A recursive is actually a cache. It’s kind of like a CDN edge node in the sense that it’s going to remember answers for a period of time. Every DNS record has a time to live associated with it, a TTL, and that recursive will find out the answer from an authority, cleverly called and authority, the master. That authority is the definitive place where you can store manage your records as a user of DNS systems. You do not manage your records in a recursive. Google 220.127.116.11, one of Google’s well-known Anycasted IP addresses globally, is a recursive endpoint, and they allow you, anybody, to communicate through them.

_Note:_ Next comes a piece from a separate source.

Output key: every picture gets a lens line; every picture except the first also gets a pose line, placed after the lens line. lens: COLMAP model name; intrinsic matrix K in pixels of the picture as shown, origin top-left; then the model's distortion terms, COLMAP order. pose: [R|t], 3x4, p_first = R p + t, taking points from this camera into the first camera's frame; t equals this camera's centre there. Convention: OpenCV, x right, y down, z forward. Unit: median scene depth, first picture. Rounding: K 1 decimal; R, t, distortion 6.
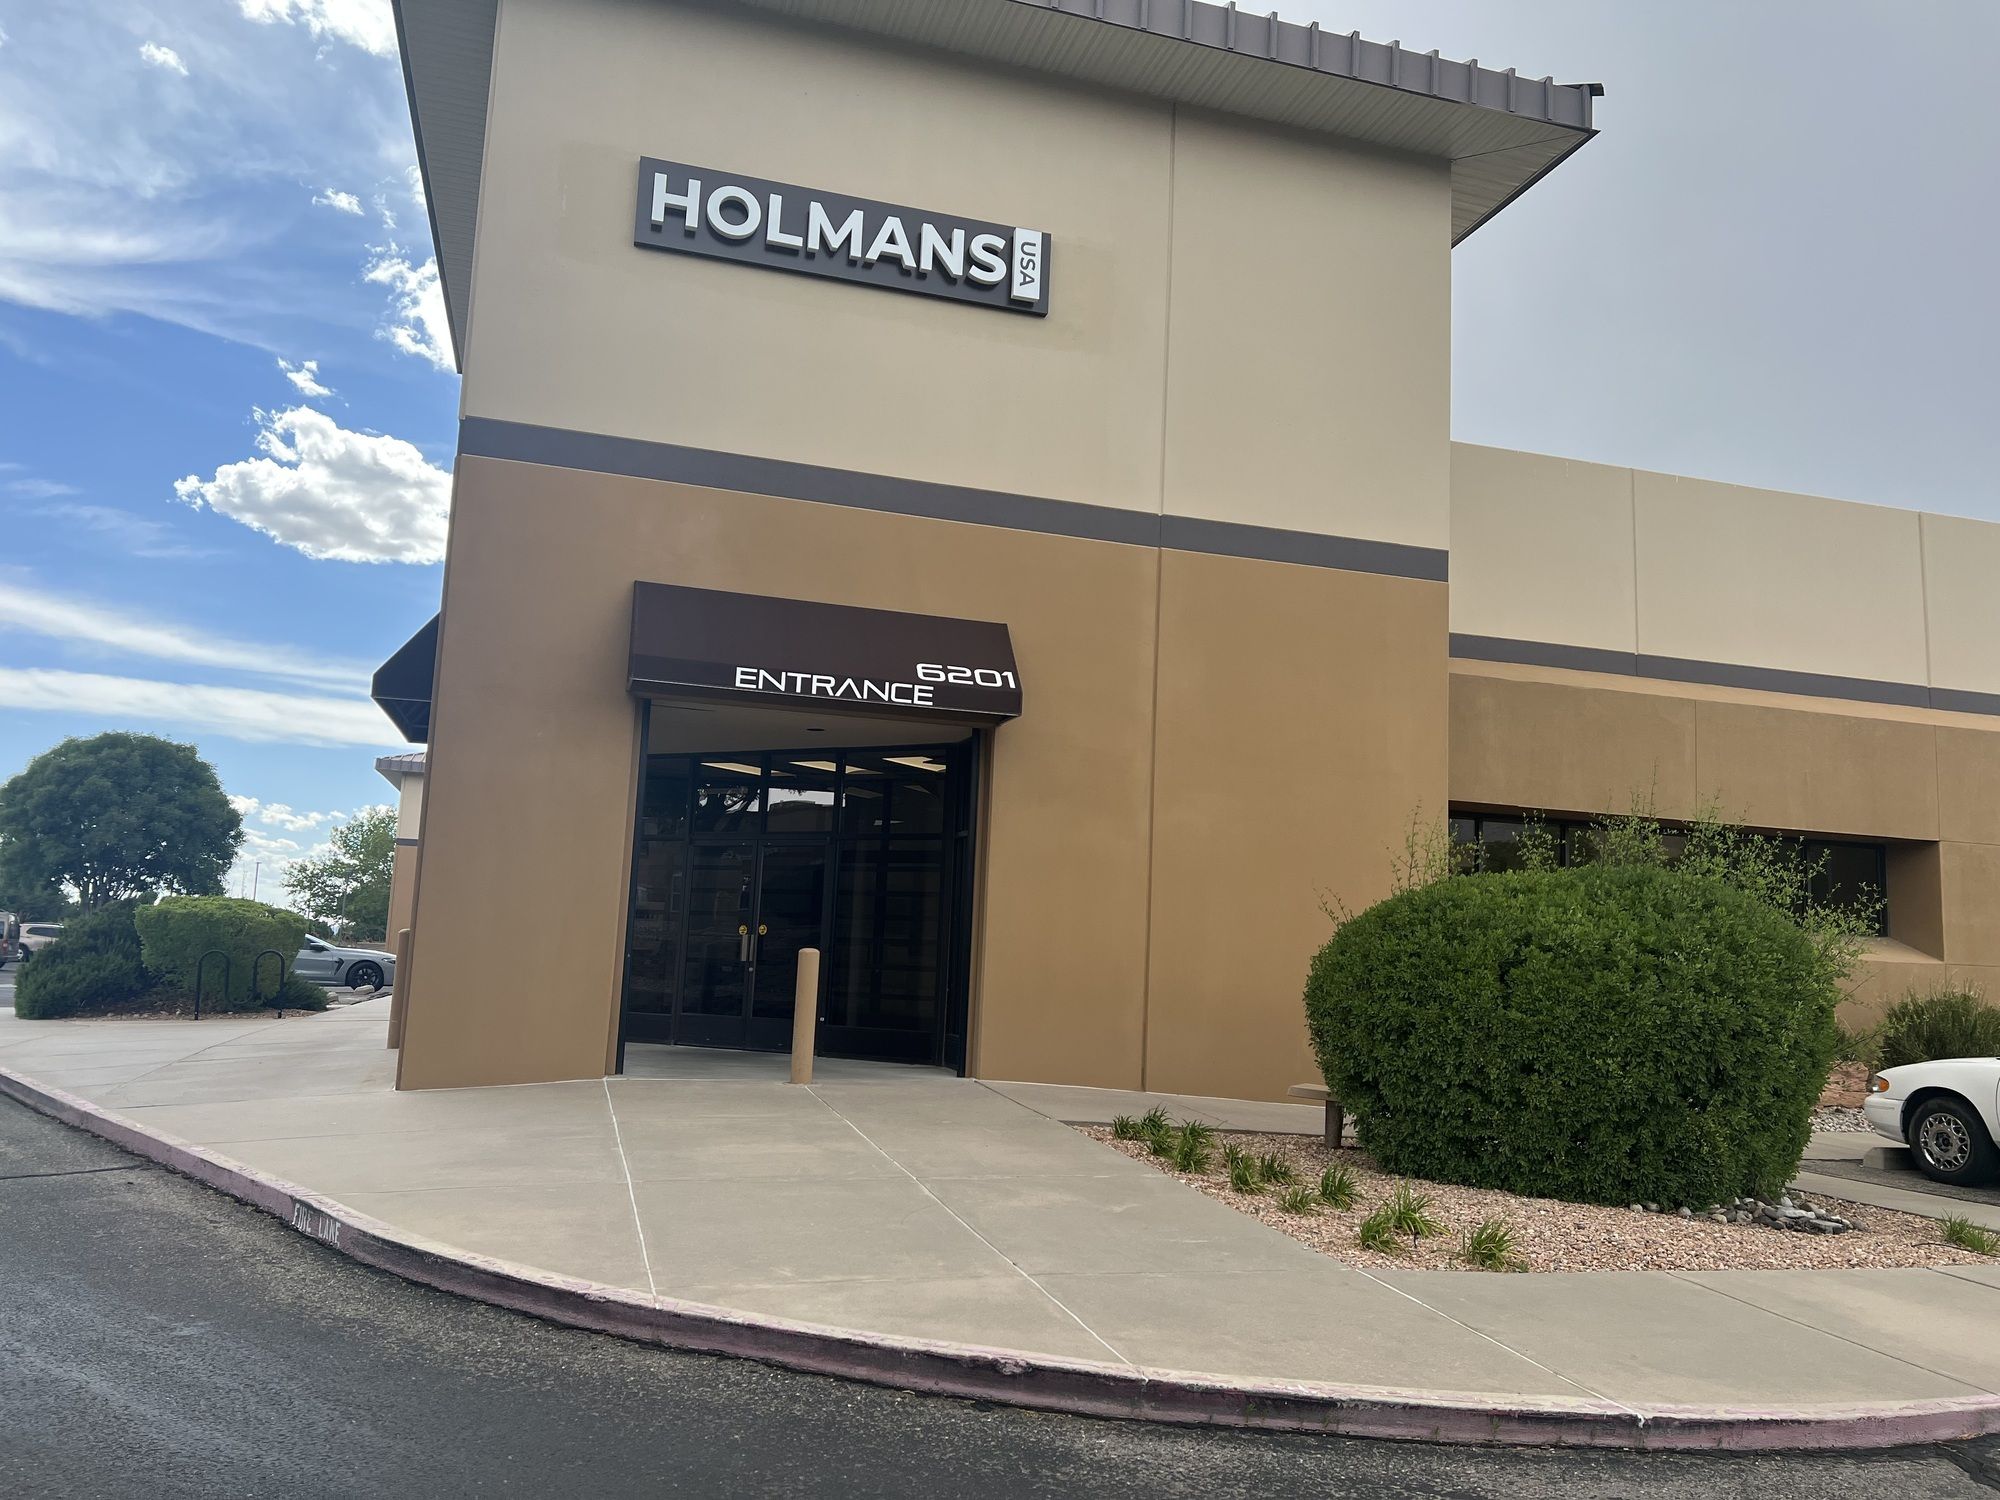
lens RADIAL K [[1481.0, 0, 1008.4], [0, 1481.0, 762.4], [0, 0, 1]] dist [0.079696, -0.084748]
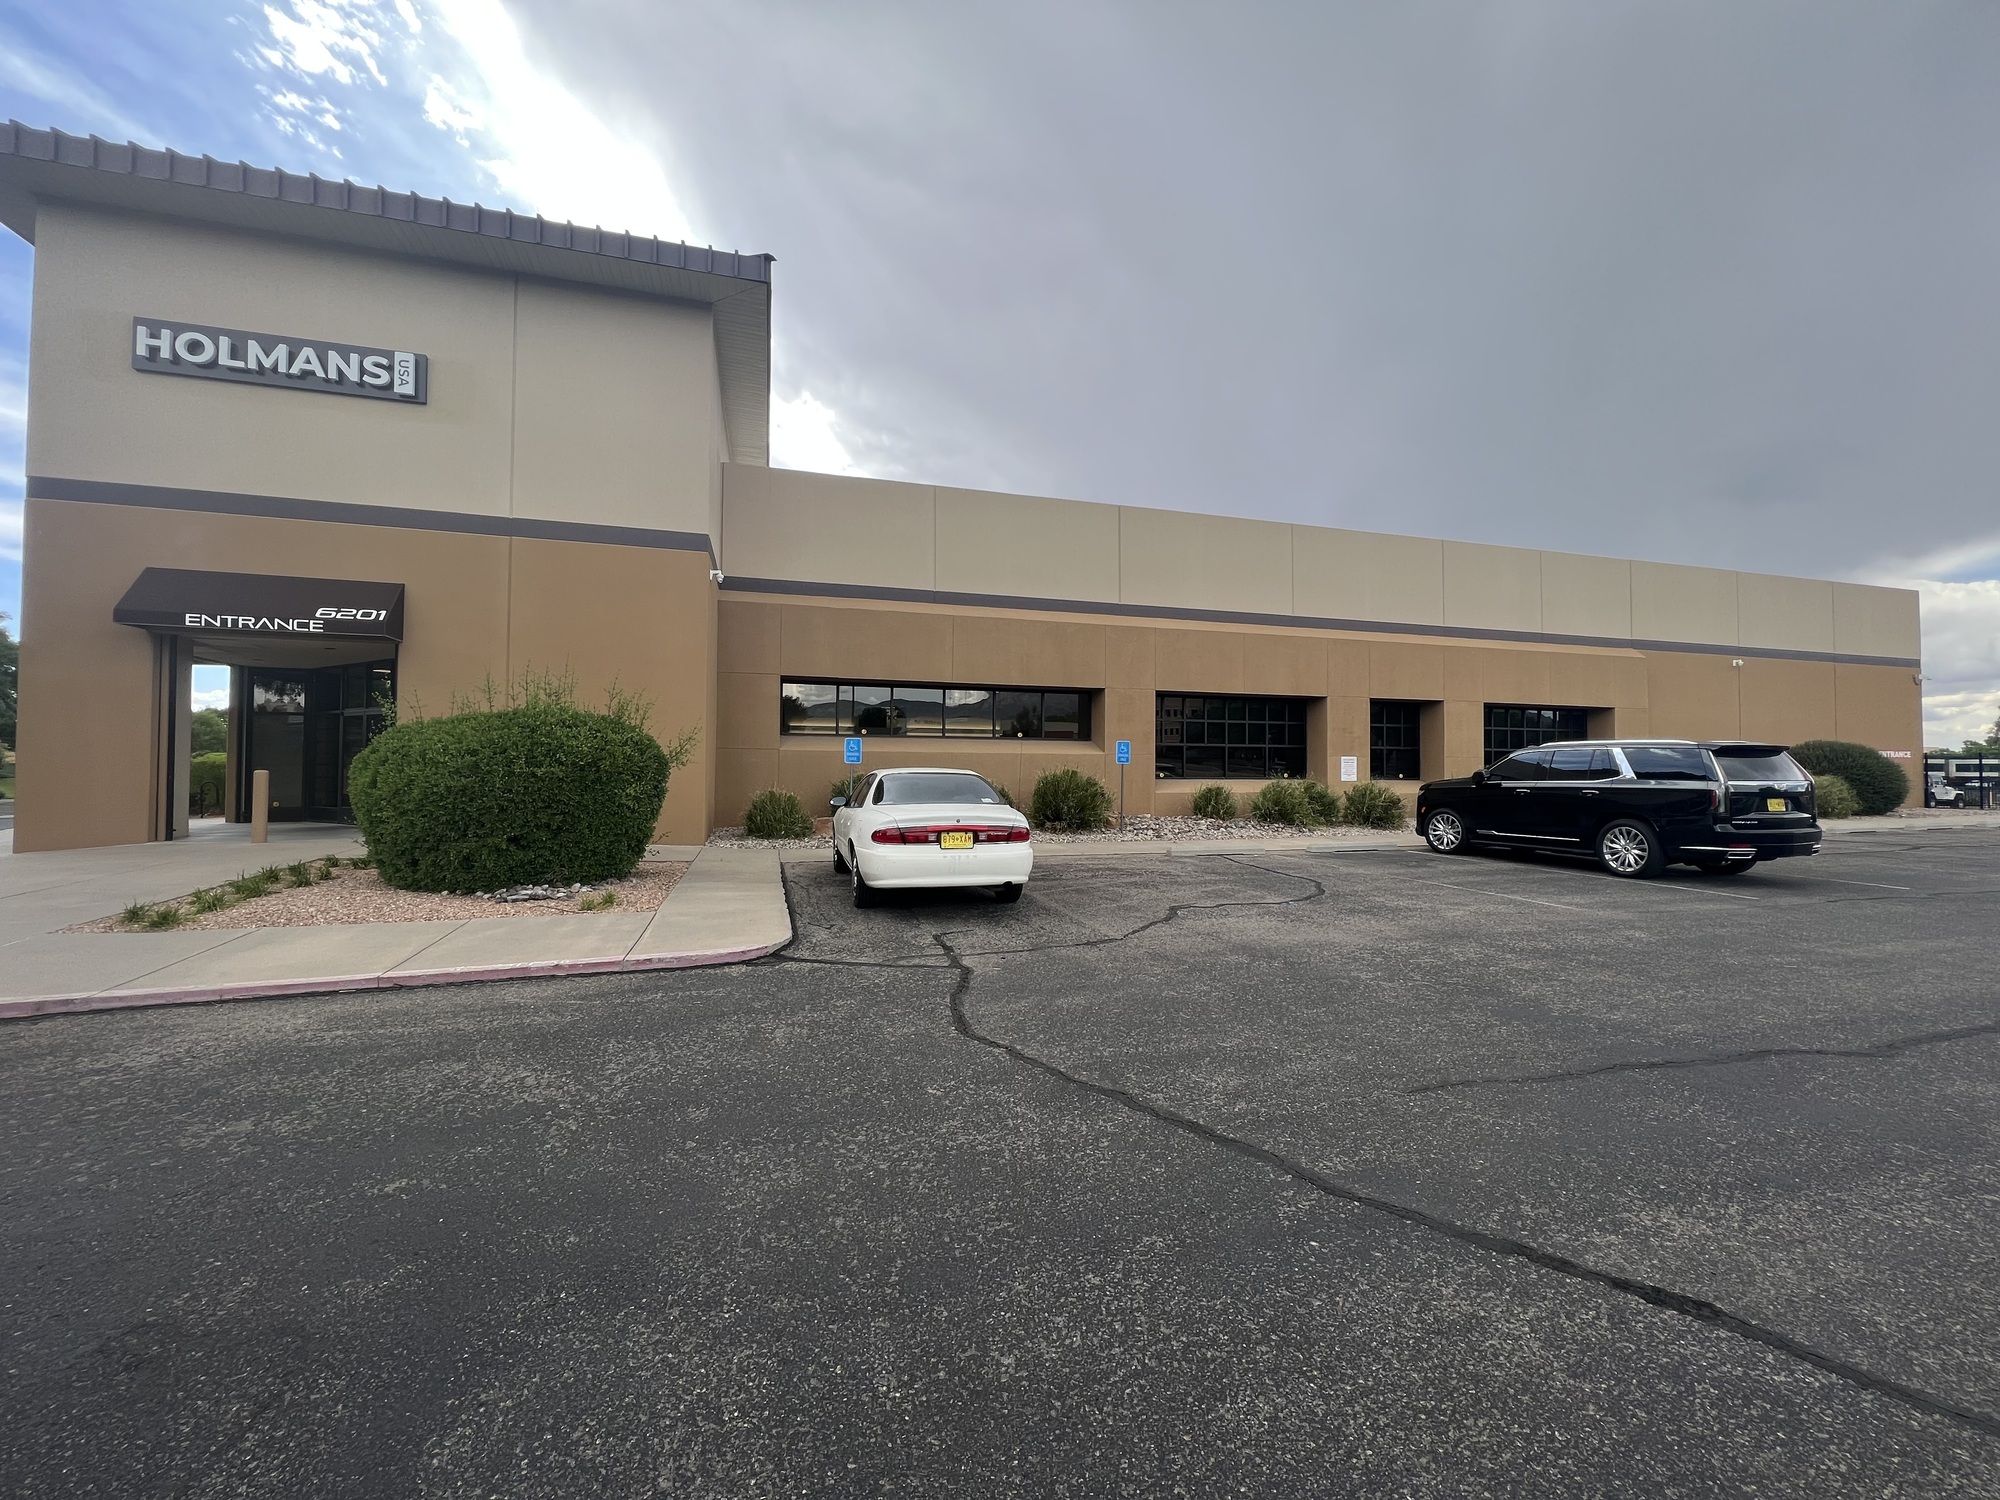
lens RADIAL K [[792.5, 0, 1000.3], [0, 792.5, 753.5], [0, 0, 1]] dist [-0.002466, 0.000633]
pose [[0.999336, -0.036313, -0.002838, 0.737618], [0.036407, 0.993535, 0.107526, 0.033281], [-0.001085, -0.107558, 0.994198, 0.041963]]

At Oracle Dyn, we offer our own open recursive we have for many many years called Internet Guide, and there a number of others. In fact, there are thousands of open recursives on the internet that you can communicate through. They in turn go to the authority, and the authority is really where the core of the DNS master records are kept. That’s typically going to be managed via an API or some form of a user interface. As you make changes to your records, they will be propagated out — They’ll be available to be answered from the authority.
I’ll actually hold on a deeper answer on how authorities are often structured and how we structure ours here. The recursive, if it doesn’t have it in the cache, it’s going to hit the authority and the authority is going to give up the answer for, for example, an A record, which is a v4 address. You’ll get that answer. The recursive will hold it for it’s time to live, which is — Then the past time to lives were very long; hours, maybe even days.
In the modern internet, time to lives tend to be very short. Technically, they could be zero seconds, but in reality, on the open internet, they never really work when they’re less than 20 or 30 seconds. By having a short TTL, what you’re allowing is the ability to failover or load balance through DNS mechanisms to another point and location. The authority is the one that’s going to tell the recursive how long the answer is good for, and then the recursive is responsible for keeping its cache warm and remembering that answer. Just like a CDN cache however, if there’s a lot of traffic, that cached answer might get flushed out of cache to answer the next set of 10,000 unique things that came along, and that’s the art of running a recursive versus running an authority.